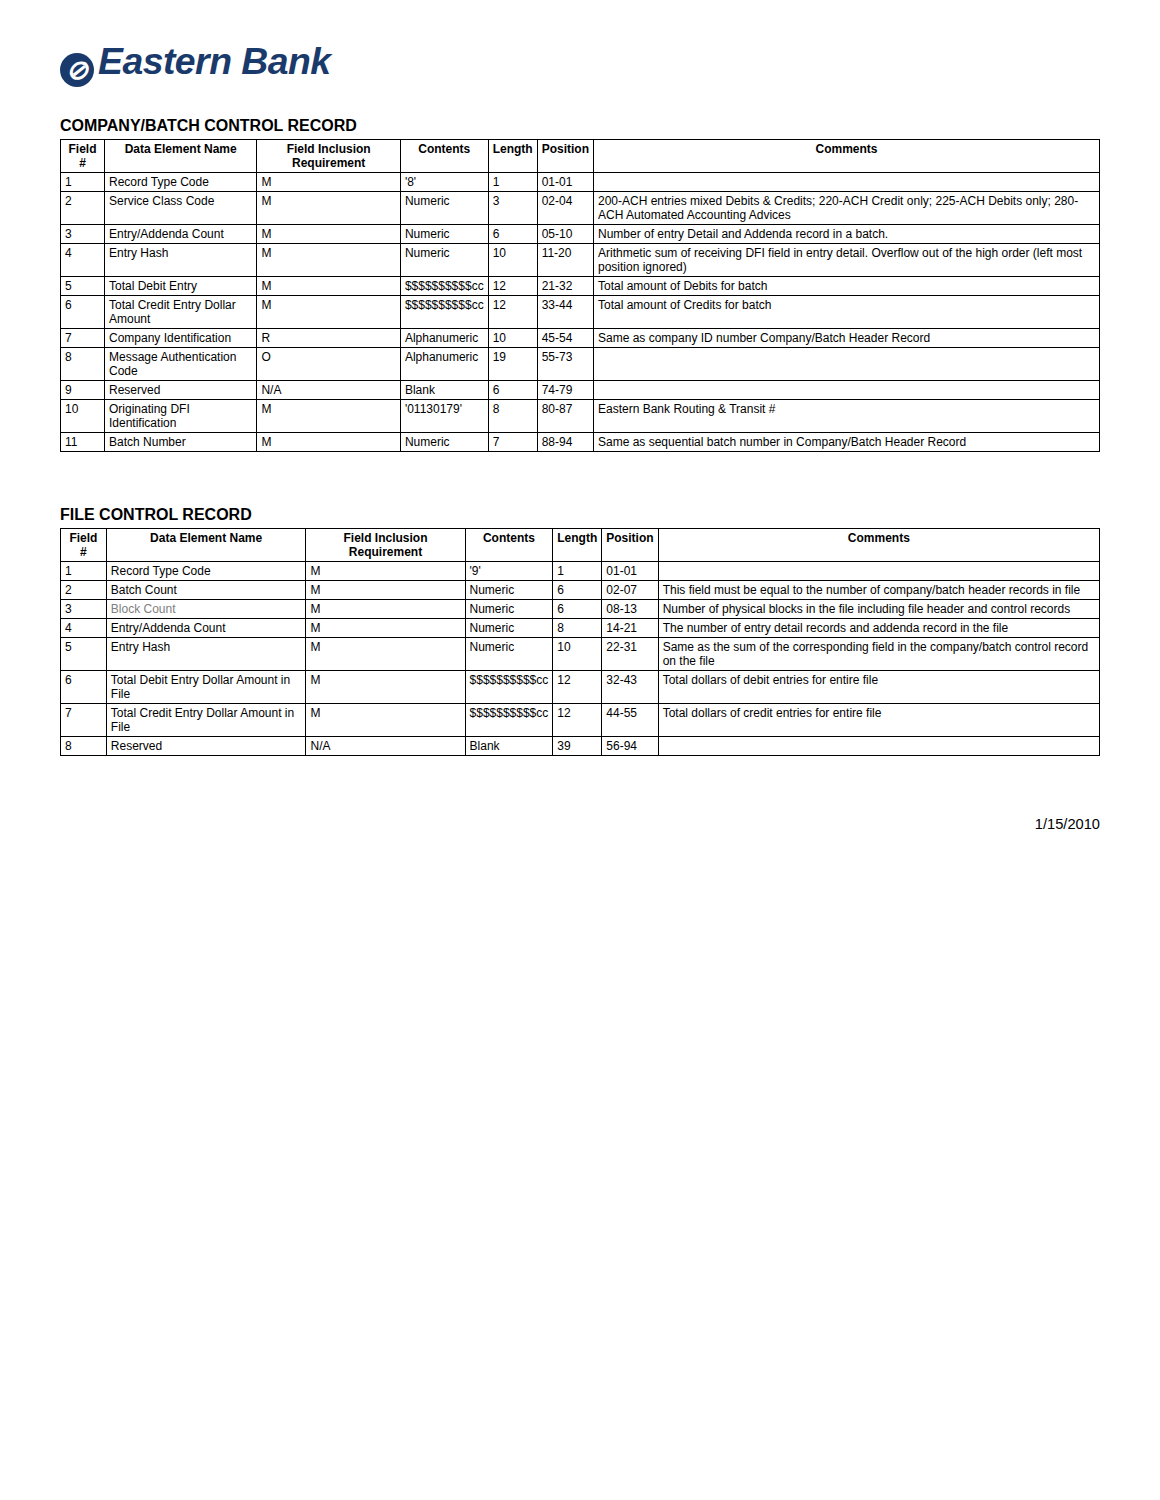⊘Eastern Bank
COMPANY/BATCH CONTROL RECORD
| Field # | Data Element Name | Field Inclusion Requirement | Contents | Length | Position | Comments |
| --- | --- | --- | --- | --- | --- | --- |
| 1 | Record Type Code | M | '8' | 1 | 01-01 | |
| 2 | Service Class Code | M | Numeric | 3 | 02-04 | 200-ACH entries mixed Debits & Credits; 220-ACH Credit only; 225-ACH Debits only; 280-ACH Automated Accounting Advices |
| 3 | Entry/Addenda Count | M | Numeric | 6 | 05-10 | Number of entry Detail and Addenda record in a batch. |
| 4 | Entry Hash | M | Numeric | 10 | 11-20 | Arithmetic sum of receiving DFI field in entry detail. Overflow out of the high order (left most position ignored) |
| 5 | Total Debit Entry | M | $$$$$$$$$$cc | 12 | 21-32 | Total amount of Debits for batch |
| 6 | Total Credit Entry Dollar Amount | M | $$$$$$$$$$cc | 12 | 33-44 | Total amount of Credits for batch |
| 7 | Company Identification | R | Alphanumeric | 10 | 45-54 | Same as company ID number Company/Batch Header Record |
| 8 | Message Authentication Code | O | Alphanumeric | 19 | 55-73 | |
| 9 | Reserved | N/A | Blank | 6 | 74-79 | |
| 10 | Originating DFI Identification | M | '01130179' | 8 | 80-87 | Eastern Bank Routing & Transit # |
| 11 | Batch Number | M | Numeric | 7 | 88-94 | Same as sequential batch number in Company/Batch Header Record |
FILE CONTROL RECORD
| Field # | Data Element Name | Field Inclusion Requirement | Contents | Length | Position | Comments |
| --- | --- | --- | --- | --- | --- | --- |
| 1 | Record Type Code | M | '9' | 1 | 01-01 | |
| 2 | Batch Count | M | Numeric | 6 | 02-07 | This field must be equal to the number of company/batch header records in file |
| 3 | Block Count | M | Numeric | 6 | 08-13 | Number of physical blocks in the file including file header and control records |
| 4 | Entry/Addenda Count | M | Numeric | 8 | 14-21 | The number of entry detail records and addenda record in the file |
| 5 | Entry Hash | M | Numeric | 10 | 22-31 | Same as the sum of the corresponding field in the company/batch control record on the file |
| 6 | Total Debit Entry Dollar Amount in File | M | $$$$$$$$$$cc | 12 | 32-43 | Total dollars of debit entries for entire file |
| 7 | Total Credit Entry Dollar Amount in File | M | $$$$$$$$$$cc | 12 | 44-55 | Total dollars of credit entries for entire file |
| 8 | Reserved | N/A | Blank | 39 | 56-94 | |
1/15/2010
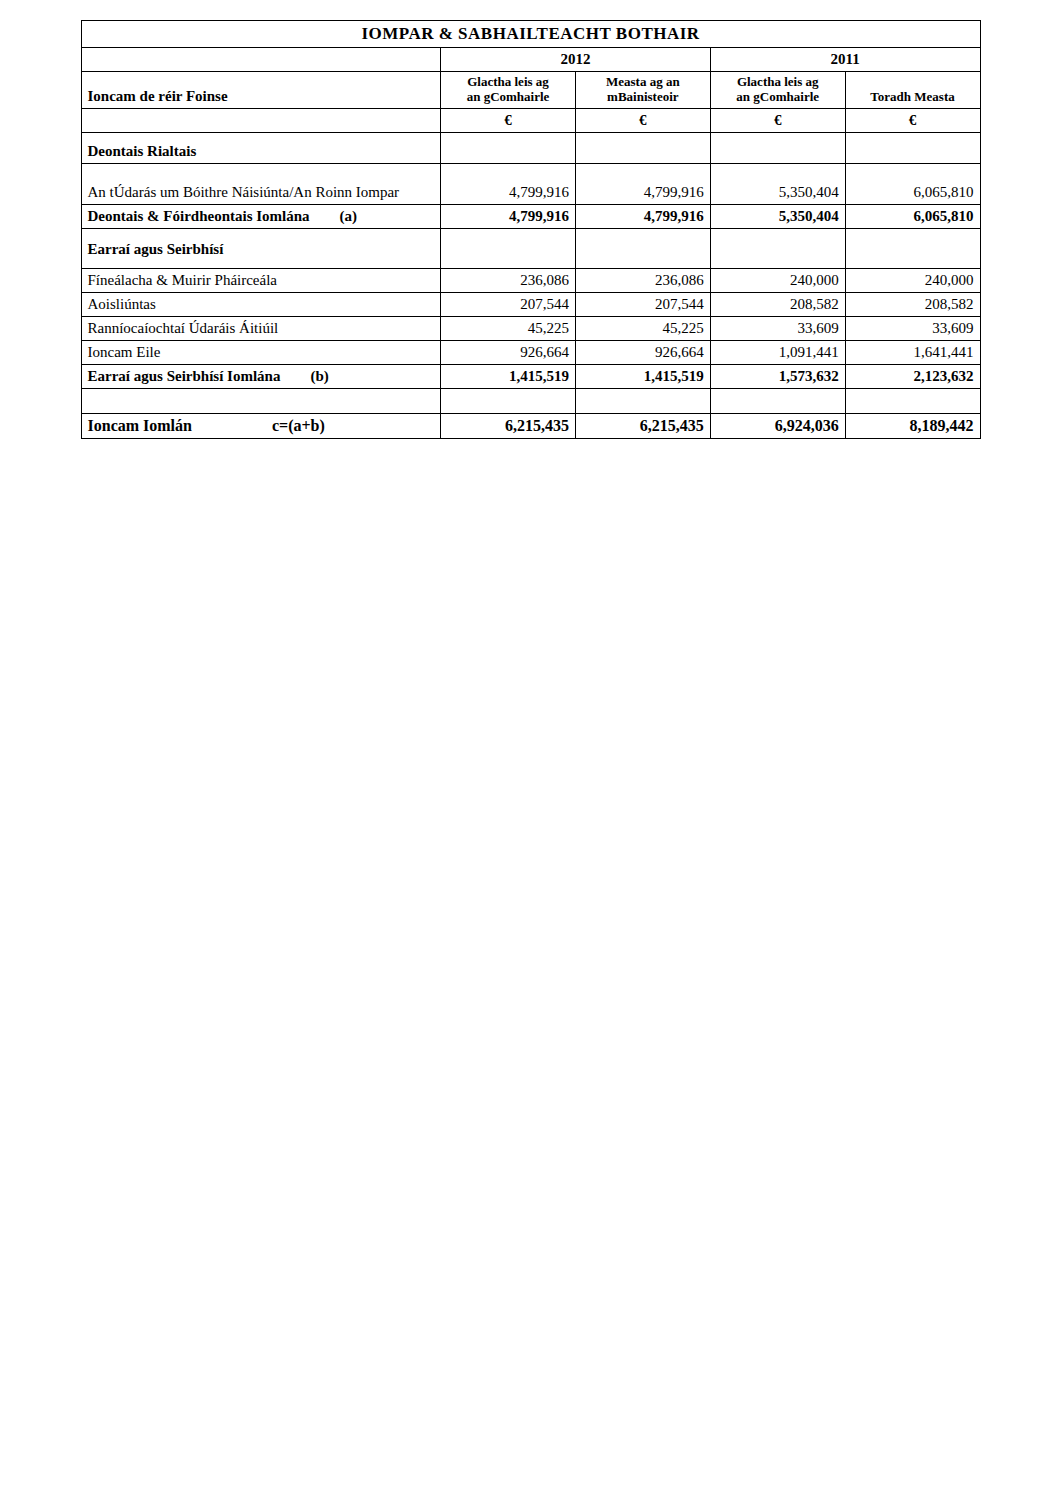| IOMPAR & SABHAILTEACHT BOTHAIR |
| | 2012 | 2011 |
| Ioncam de réir Foinse | Glactha leis ag an gComhairle | Measta ag an mBainisteoir | Glactha leis ag an gComhairle | Toradh Measta |
| | € | € | € | € |
| Deontais Rialtais | | | | |
| An tÚdarás um Bóithre Náisiúnta/An Roinn Iompar | 4,799,916 | 4,799,916 | 5,350,404 | 6,065,810 |
| Deontais & Fóirdheontais Iomlána (a) | 4,799,916 | 4,799,916 | 5,350,404 | 6,065,810 |
| Earraí agus Seirbhísí | | | | |
| Fíneálacha & Muirir Pháirceála | 236,086 | 236,086 | 240,000 | 240,000 |
| Aoisliúntas | 207,544 | 207,544 | 208,582 | 208,582 |
| Ranníocaíochtaí Údaráis Áitiúil | 45,225 | 45,225 | 33,609 | 33,609 |
| Ioncam Eile | 926,664 | 926,664 | 1,091,441 | 1,641,441 |
| Earraí agus Seirbhísí Iomlána (b) | 1,415,519 | 1,415,519 | 1,573,632 | 2,123,632 |
| Ioncam Iomlán c=(a+b) | 6,215,435 | 6,215,435 | 6,924,036 | 8,189,442 |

PROBLEM REQUIREMENTS: Could you show every line of the listing that holds the string "entire"?

SOLUTION FOR THIS TASK:
| 6 | Total Debit Entry Dollar Amount in File | M | $$$$$$$$$$cc | 12 | 32-43 | Total dollars of debit entries for entire file |
| 7 | Total Credit Entry Dollar Amount in File | M | $$$$$$$$$$cc | 12 | 44-55 | Total dollars of credit entries for entire file |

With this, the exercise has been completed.